Updated: February 17, 2024 By: Guest Contributor Post a comment

Overview

Pandas is a formidable tool in the data science ecosystem, enabling data manipulation and analysis with ease. Especially, when dealing with missing data, methods like combine_first() come in handy. This tutorial dives into the combine_first() method of the pandas Series object, elucidating its nuances through practical examples.

Introduction to combine_first()

The combine_first() method in pandas is essentially used to combine two Series objects, where one Series can fill the null values in another. It’s particularly useful in data cleaning and preparation phases of a data analysis workflow.

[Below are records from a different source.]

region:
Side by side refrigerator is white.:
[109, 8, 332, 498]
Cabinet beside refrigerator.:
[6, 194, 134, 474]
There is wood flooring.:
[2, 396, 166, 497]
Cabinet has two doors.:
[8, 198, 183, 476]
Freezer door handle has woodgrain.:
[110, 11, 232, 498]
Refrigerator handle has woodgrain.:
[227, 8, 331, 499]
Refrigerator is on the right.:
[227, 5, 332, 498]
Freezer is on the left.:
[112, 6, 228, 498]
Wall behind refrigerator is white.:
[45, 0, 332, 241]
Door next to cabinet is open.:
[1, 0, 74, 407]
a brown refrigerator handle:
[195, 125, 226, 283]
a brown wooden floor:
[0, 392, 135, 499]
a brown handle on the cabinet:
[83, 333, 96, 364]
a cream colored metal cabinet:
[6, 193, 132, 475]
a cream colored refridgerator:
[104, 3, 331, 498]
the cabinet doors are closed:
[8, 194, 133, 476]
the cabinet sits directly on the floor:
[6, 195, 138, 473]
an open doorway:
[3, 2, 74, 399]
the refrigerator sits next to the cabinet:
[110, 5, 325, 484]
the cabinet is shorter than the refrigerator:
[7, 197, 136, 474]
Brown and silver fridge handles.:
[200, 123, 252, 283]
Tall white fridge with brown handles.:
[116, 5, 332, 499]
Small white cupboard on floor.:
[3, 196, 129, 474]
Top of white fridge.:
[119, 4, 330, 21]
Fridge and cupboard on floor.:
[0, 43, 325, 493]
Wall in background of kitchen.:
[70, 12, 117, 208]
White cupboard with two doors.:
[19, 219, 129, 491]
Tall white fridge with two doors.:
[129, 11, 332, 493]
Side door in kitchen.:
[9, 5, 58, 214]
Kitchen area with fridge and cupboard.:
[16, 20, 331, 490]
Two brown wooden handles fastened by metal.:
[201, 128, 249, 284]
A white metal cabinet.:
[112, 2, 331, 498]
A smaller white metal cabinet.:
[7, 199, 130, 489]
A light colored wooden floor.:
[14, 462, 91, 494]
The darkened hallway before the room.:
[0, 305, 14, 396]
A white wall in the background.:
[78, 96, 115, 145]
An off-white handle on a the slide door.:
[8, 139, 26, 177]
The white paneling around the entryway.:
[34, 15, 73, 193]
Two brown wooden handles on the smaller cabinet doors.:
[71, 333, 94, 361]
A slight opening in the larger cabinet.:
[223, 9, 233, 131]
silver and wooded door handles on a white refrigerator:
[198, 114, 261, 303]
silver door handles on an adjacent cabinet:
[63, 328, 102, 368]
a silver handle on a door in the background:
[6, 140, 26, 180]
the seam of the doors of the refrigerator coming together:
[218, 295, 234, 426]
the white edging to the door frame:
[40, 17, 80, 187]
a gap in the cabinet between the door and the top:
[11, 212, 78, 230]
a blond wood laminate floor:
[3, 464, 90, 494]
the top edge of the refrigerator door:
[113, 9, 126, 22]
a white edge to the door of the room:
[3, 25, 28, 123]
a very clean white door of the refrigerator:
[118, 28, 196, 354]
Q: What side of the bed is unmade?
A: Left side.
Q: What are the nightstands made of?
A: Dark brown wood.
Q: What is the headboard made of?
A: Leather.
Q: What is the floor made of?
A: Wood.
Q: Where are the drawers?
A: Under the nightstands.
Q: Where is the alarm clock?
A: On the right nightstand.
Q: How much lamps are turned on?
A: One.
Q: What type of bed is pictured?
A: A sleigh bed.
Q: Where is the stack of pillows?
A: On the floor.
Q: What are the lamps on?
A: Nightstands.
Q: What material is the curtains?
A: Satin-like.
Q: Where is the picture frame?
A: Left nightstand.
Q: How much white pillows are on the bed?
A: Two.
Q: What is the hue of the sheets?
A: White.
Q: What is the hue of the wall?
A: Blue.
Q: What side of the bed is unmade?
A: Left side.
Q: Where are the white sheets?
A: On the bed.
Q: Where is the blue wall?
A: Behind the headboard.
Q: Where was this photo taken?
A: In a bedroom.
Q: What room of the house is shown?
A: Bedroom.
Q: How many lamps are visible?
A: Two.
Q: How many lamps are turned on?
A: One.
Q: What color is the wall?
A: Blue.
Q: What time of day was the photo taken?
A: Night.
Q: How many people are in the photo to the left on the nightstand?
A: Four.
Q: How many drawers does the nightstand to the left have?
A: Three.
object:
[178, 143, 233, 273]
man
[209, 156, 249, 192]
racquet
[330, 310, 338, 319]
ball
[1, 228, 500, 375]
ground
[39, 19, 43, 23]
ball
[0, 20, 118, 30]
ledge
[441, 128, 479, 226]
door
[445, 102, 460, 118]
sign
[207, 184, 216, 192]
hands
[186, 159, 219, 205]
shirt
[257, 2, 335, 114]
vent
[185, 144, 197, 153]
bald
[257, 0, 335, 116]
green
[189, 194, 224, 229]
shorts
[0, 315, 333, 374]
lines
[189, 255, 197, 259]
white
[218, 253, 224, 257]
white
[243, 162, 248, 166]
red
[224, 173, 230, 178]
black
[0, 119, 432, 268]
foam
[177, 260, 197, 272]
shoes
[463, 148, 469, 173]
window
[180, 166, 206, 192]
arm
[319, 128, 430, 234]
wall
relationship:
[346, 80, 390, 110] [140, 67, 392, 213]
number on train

Let’s start with essential imports:

import pandas as pd
import numpy as np

Basic Example

Consider two Series objects, s1 and s2, where s1 has some missing values:

s1 = pd.Series([1, np.nan, 3, np.nan, 5])
s2 = pd.Series([5, 4, 3, 2, 1])
print(s1.combine_first(s2))

Output:

0 1.0 1 4.0 2 3.0 3 2.0 4 5.0 dtype: float64

This output indicates that s2 filled in the missing values in s1.

Handling Non-Numeric Data

Not just with numeric data, combine_first() works effectively with text data too:

s1 = pd.Series(['apple', np.nan, 'carrot', np.nan])
s2 = pd.Series([np.nan, 'banana', np.nan, 'date'])
print(s1.combine_first(s2))

Output:

0 apple 1 banana 2 carrot 3 date dtype: string

In this case, s2 fills in the text missing values in s1.

Index Alignment

A key feature of combine_first() is its ability to align Series by their indexes, making it incredibly useful for combining data that may not perfectly overlap:

s1 = pd.Series([1, 2, 3], index=['a', 'b', 'c'])
s2 = pd.Series([4, 5, 6, 7], index=['b', 'c', 'd', 'e'])
print(s1.combine_first(s2))

Output:

a 1 b 2 c 3 d 6 e 7 dtype: float64

This demonstrates how s2 completed s1, along with preserving the union of both indexes.

Working with DataFrames

Though this tutorial focuses on Series, it’s noteworthy that combine_first() can also be applied to DataFrames, addressing missing data across both rows and columns:

df1 = pd.DataFrame({'A': [1, np.nan, 3], 'B': [np.nan, 2, 3]})
df2 = pd.DataFrame({'A': [0, 4, np.nan], 'B': [1, np.nan, 5]})
print(df1.combine_first(df2))

Output:

A B 0 1.0 1.0 1 4.0 2.0 2 3.0 5.0

This reveals how df2 fills the gaps in df1, showcasing the flexibility of combine_first() across pandas objects.

Combining with Conditions

An advanced twist to using combine_first() is introducing conditions. For instance, you might only want to fill missing values if certain conditions are met:

s1 = pd.Series([1, 2, np.nan, 4])
s2 = pd.Series([10, 20, 30, 40])
def condition(s2_val): return s2_val < 30
s1_combined = s1.combine_first(s2[condition(s2)])
print(s1_combined)

Output:

0 1.0 1 2.0 2 30.0 3 4.0 dtype: float64

This example demonstrates filtering s2 with a custom condition before combining, allowing refined control over how missing values are filled.

Conclusion

In wrapping up, the combine_first() method in pandas offers a powerful avenue to fill missing data, blend series, and ensure data integrity. From handling simple numeric and text data to dealing with complex index alignments and conditional combinations, it empowers data practitioners with enhanced capabilities in their data preprocessing toolkit.